### Exercise brief
Keep the pictures out and restate every record exactly.

### Data records
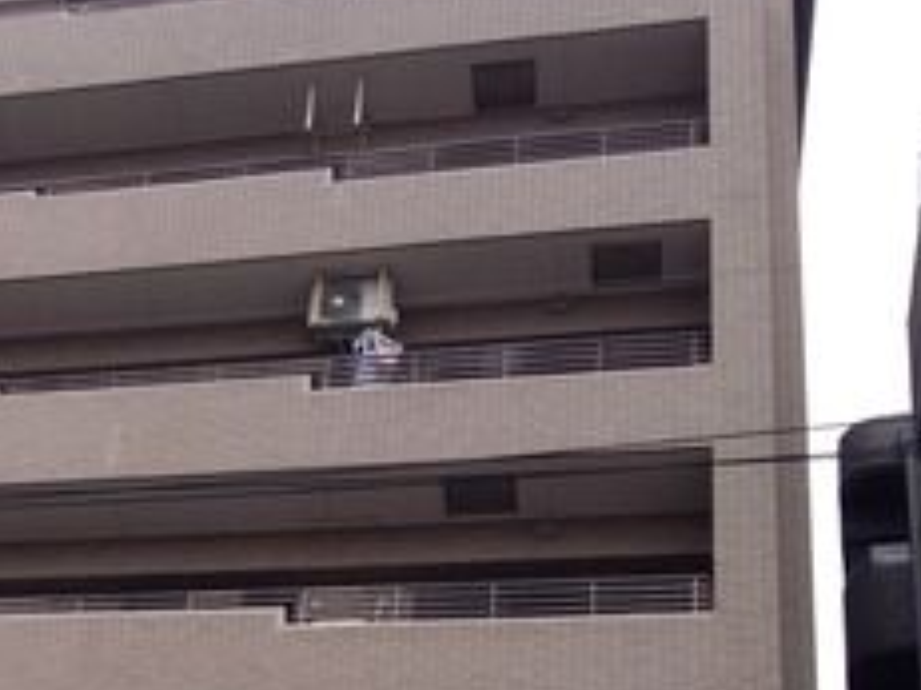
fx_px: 2420
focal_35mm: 91
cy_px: 842
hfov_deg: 20.3
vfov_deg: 15.6
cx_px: -152
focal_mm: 4.28
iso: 64
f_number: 2.4
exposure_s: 1/1175
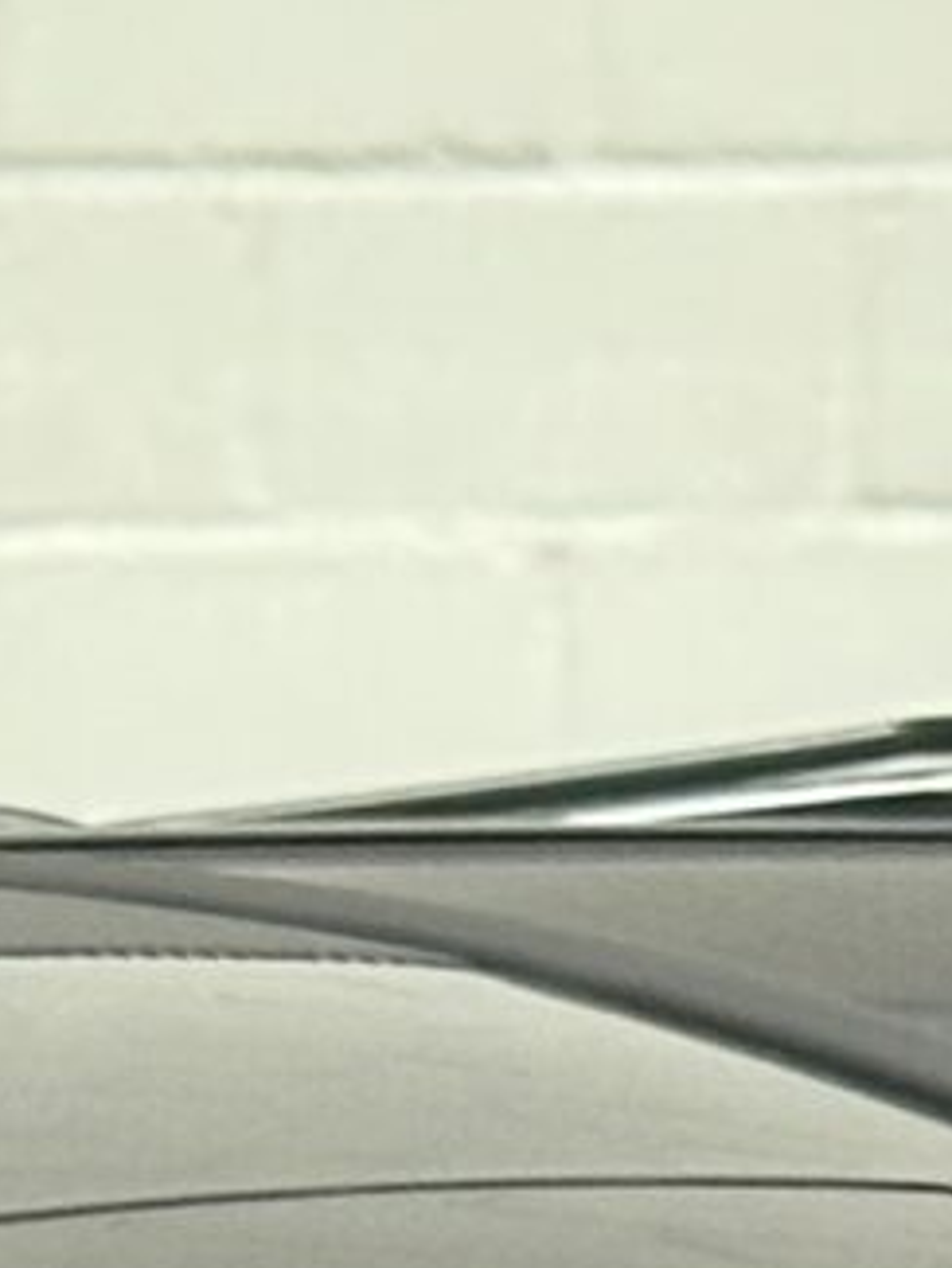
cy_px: 2950
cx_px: -343
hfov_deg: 3.9
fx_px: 13852
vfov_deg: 5.1
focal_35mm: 378
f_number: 1.78
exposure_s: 1/33
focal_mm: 6.86
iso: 200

### Task output
fx_px: 2420
focal_35mm: 91
cy_px: 842
hfov_deg: 20.3
vfov_deg: 15.6
cx_px: -152
focal_mm: 4.28
iso: 64
f_number: 2.4
exposure_s: 1/1175
cy_px: 2950
cx_px: -343
hfov_deg: 3.9
fx_px: 13852
vfov_deg: 5.1
focal_35mm: 378
f_number: 1.78
exposure_s: 1/33
focal_mm: 6.86
iso: 200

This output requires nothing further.